* Work item *
Would you please return the lines of the entries below starting at the line that has "right wrist: (163, 335)" and ending at the line that has "right ankle: (235, 378)", both included, exactly as they are?

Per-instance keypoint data
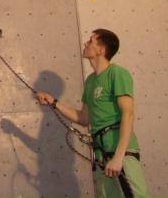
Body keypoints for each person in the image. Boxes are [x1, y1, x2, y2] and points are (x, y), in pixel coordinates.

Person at [35, 29, 152, 198]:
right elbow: (84, 118)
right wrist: (54, 102)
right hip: (101, 157)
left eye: (90, 41)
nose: (85, 43)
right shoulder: (90, 81)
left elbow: (128, 114)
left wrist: (119, 157)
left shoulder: (117, 73)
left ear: (100, 50)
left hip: (120, 154)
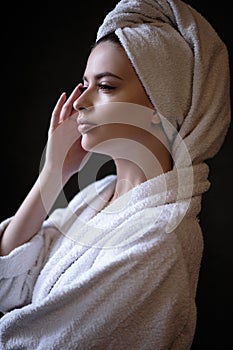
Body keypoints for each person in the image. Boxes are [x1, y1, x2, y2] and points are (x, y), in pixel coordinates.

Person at [0, 0, 231, 349]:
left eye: (105, 86)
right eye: (84, 83)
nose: (79, 102)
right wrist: (53, 173)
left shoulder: (159, 241)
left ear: (162, 107)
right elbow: (9, 289)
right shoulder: (100, 194)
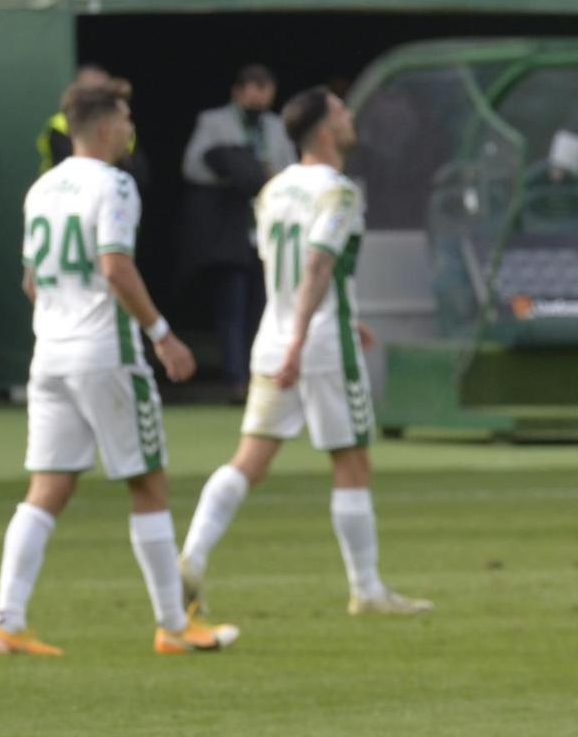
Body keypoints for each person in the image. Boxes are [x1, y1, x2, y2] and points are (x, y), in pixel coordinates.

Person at [0, 80, 236, 658]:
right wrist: (163, 335)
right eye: (125, 119)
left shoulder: (42, 188)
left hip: (49, 351)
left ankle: (7, 622)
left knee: (47, 488)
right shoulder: (116, 185)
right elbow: (116, 267)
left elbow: (31, 282)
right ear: (104, 128)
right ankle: (174, 624)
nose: (130, 129)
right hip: (106, 352)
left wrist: (64, 319)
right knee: (148, 483)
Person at [180, 88, 430, 619]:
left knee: (250, 458)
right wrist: (307, 335)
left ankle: (193, 554)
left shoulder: (273, 190)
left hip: (272, 337)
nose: (349, 118)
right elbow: (317, 265)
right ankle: (366, 590)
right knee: (352, 461)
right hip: (315, 343)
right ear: (322, 131)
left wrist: (306, 328)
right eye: (340, 112)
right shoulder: (338, 192)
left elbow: (286, 270)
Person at [180, 65, 296, 393]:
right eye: (251, 87)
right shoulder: (213, 122)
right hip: (228, 227)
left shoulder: (277, 127)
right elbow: (192, 167)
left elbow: (290, 169)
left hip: (268, 228)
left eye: (264, 87)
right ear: (238, 90)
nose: (257, 94)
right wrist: (235, 171)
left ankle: (263, 372)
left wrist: (269, 176)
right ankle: (235, 378)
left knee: (265, 304)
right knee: (232, 304)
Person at [37, 64, 150, 195]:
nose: (100, 99)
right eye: (94, 93)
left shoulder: (124, 128)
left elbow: (141, 176)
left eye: (106, 93)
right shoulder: (59, 125)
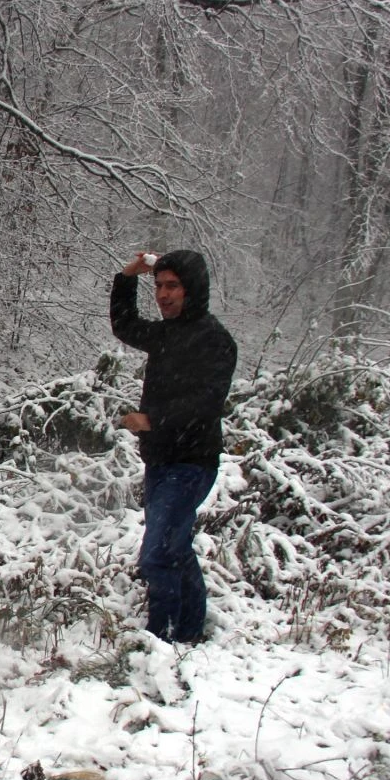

* Solved problem *
right wrist: (163, 335)
right eye: (125, 119)
left shoulder: (42, 188)
left hip: (49, 351)
left ankle: (7, 622)
left knee: (47, 488)
right shoulder: (116, 185)
right elbow: (116, 267)
left elbow: (31, 282)
right ear: (104, 128)
right ankle: (174, 624)
nose: (130, 129)
right hip: (106, 352)
left wrist: (64, 319)
right knee: (148, 483)
Person at [180, 88, 430, 619]:
left knee: (250, 458)
right wrist: (307, 335)
left ankle: (193, 554)
left shoulder: (273, 190)
left hip: (272, 337)
nose: (349, 118)
right elbow: (317, 265)
right ankle: (366, 590)
right knee: (352, 461)
right hip: (315, 343)
right ear: (322, 131)
left wrist: (306, 328)
right eye: (340, 112)
right shoulder: (338, 192)
left elbow: (286, 270)
Person at [180, 65, 296, 393]:
right eye: (251, 87)
right shoulder: (213, 122)
right hip: (228, 227)
left shoulder: (277, 127)
right elbow: (192, 167)
left elbow: (290, 169)
left hip: (268, 228)
left eye: (264, 87)
right ear: (238, 90)
nose: (257, 94)
right wrist: (235, 171)
left ankle: (263, 372)
left wrist: (269, 176)
right ankle: (235, 378)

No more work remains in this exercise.